Start of Block
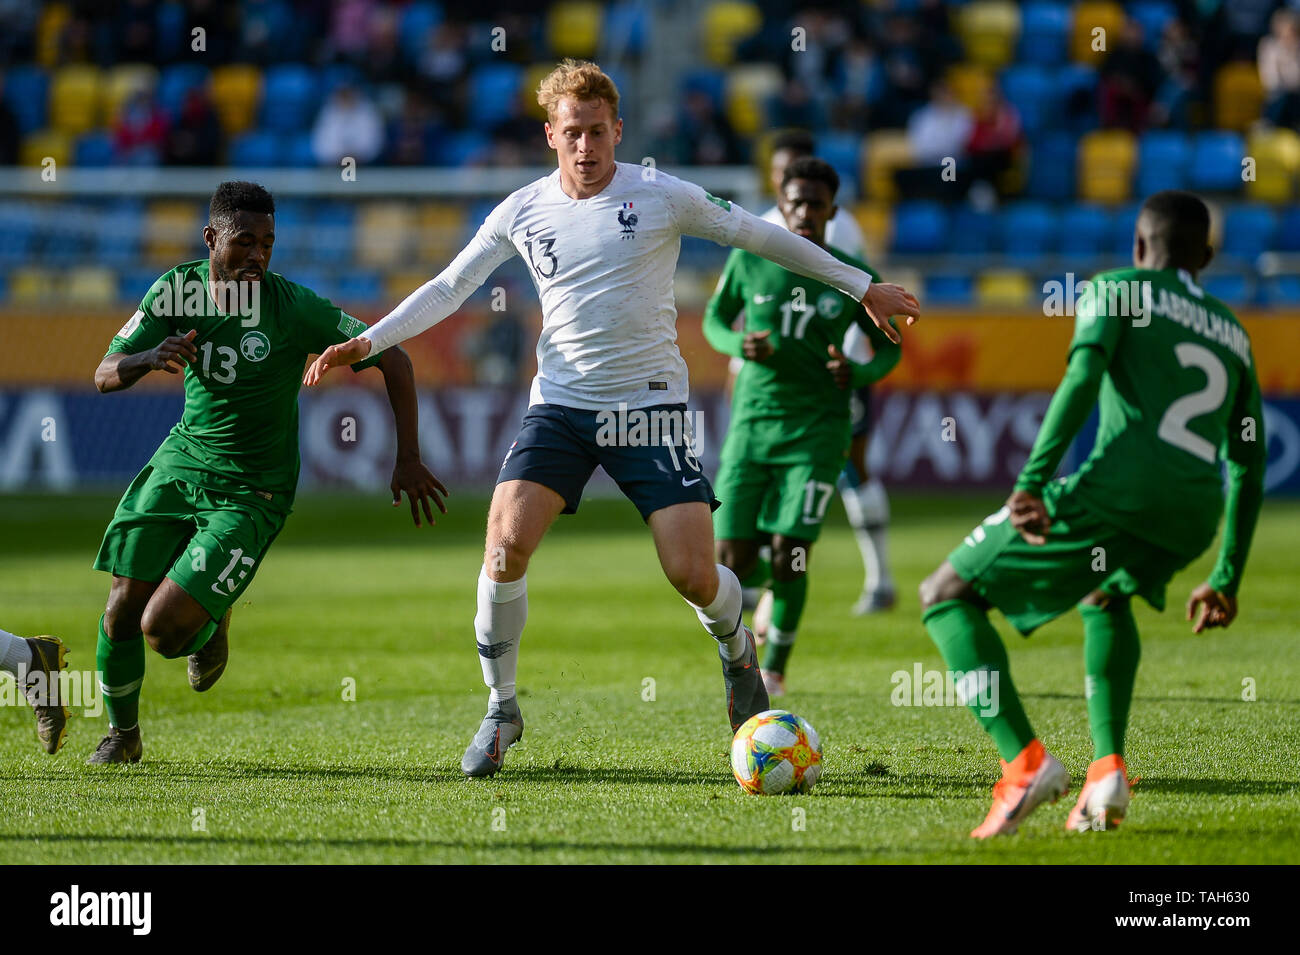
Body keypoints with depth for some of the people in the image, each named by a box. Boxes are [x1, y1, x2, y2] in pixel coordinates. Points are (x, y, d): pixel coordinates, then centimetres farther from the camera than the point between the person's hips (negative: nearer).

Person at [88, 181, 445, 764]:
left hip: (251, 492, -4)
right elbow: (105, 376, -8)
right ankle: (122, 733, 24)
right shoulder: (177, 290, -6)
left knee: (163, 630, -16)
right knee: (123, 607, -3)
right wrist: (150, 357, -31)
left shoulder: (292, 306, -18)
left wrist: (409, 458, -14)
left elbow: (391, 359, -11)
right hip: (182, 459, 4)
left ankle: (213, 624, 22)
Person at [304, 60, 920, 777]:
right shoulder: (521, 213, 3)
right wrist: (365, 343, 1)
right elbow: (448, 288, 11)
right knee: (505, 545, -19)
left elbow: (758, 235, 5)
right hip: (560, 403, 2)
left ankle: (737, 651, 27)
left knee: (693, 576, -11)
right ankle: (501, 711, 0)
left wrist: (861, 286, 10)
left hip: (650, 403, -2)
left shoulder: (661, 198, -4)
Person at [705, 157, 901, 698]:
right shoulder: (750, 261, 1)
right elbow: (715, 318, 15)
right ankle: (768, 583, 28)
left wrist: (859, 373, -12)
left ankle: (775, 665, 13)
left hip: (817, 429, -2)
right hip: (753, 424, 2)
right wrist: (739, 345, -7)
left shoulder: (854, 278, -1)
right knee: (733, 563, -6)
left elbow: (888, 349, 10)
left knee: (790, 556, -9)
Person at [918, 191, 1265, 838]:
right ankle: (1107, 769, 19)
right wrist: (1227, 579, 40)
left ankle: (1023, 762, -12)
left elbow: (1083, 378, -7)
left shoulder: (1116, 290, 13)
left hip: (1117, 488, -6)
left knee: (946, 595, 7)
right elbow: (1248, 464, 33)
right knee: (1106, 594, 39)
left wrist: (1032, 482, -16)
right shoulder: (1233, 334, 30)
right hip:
End of Block
● **What to work on**: Once the line with "right hip: (753, 424, 2)" is found in the records above, print exactly that line and every line after it through the line with "left wrist: (1032, 482, -16)".

● **Exercise solution**:
right hip: (753, 424, 2)
right wrist: (739, 345, -7)
left shoulder: (854, 278, -1)
right knee: (733, 563, -6)
left elbow: (888, 349, 10)
left knee: (790, 556, -9)
Person at [918, 191, 1265, 838]:
right ankle: (1107, 769, 19)
right wrist: (1227, 579, 40)
left ankle: (1023, 762, -12)
left elbow: (1083, 378, -7)
left shoulder: (1116, 290, 13)
left hip: (1117, 488, -6)
left knee: (946, 595, 7)
right elbow: (1248, 464, 33)
right knee: (1106, 594, 39)
left wrist: (1032, 482, -16)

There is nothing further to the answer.